Now, there are certain positions in the NFL that require speed and everything else, so a stopwatch is going to separate the really good from the elite. But there are so many examples where 40-time or a lack of ideal height explode in the face of conventional wisdom that I think there is far too much emphasis placed on measurables at some colleges and the NFL.

Hunter Ansley, Publisher, DraftZoo.com


Q: Is too much emphasis put on 40 times when evaluating players for college and the NFL?

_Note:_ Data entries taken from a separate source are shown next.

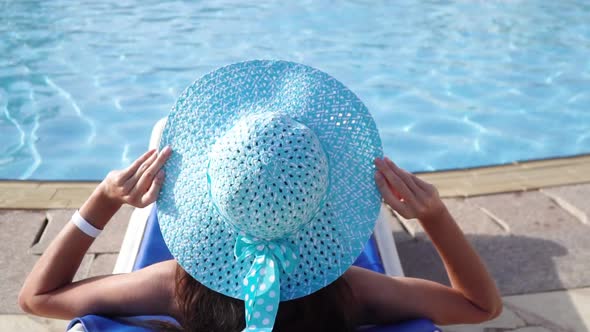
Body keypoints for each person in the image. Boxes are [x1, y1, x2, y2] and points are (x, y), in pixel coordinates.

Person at [19, 60, 502, 331]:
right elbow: (481, 306)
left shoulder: (176, 288)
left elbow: (38, 297)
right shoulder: (353, 294)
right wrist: (435, 216)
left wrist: (102, 201)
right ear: (324, 209)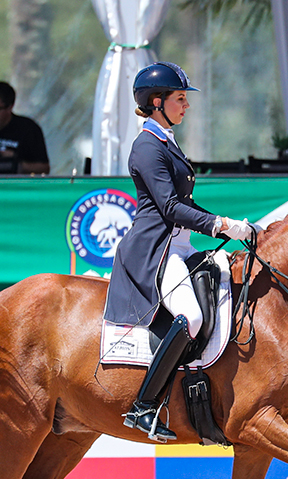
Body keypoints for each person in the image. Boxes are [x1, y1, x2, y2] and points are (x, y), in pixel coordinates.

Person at [103, 62, 254, 442]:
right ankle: (144, 407)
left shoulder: (165, 140)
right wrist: (219, 224)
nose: (186, 106)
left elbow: (185, 204)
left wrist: (229, 225)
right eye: (180, 99)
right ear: (157, 102)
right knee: (190, 317)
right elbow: (169, 207)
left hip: (179, 245)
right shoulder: (146, 146)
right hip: (155, 250)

A: Absolutely.  It might be the most overrated stat in the sport.  But the problem is that 40 times are the easiest stat for the casual fan to digest when it comes to checking out NFL prospects.

Of course, it doesn’t help that teams like the Raiders are constantly ignoring every other piece of evidence when they make a selection.  Al Davis is head over heels in love with players that run like Usain Bolt.  And the fact that his draft strategy has the Raiders near the cellar of the weakest division in the league ought to tell you something.

Knowshon Moreno and Chris Wells, generally the consensus top two running backs in the 2009 draft, both failed to run sub 4.5s at the NFL combine this year.  Does that mean they won’t be successful backs?  Of course not.  It means that if your average Joe GM were in charge of a franchise he would have skipped over two players who have the chance to break the 1000-yard barrier as rookies.

The NFL is full of players who didn’t shatter the stopwatches.  Larry Fitzgerald comes to mind immediately.  He didn’t run a great 40 time coming out of Pitt, but he was easily the most impressive wide receiver in the world last season.  There are so many attributes that carry more weight with actual decision-makers than timed speed.  In fact, there are too many to list here.  But separation, hands, route running, body control, and experience are just a few.  And that’s just talking about receivers.  Can a guy who runs a 4.9 line up in the slot in the NFL?  No.  But can a guy who ran a 4.57 lead the league in TD receptions?  Absolutely.  The fact is that NFL receivers rarely run 40 yards straight down the field.  And no one else does either.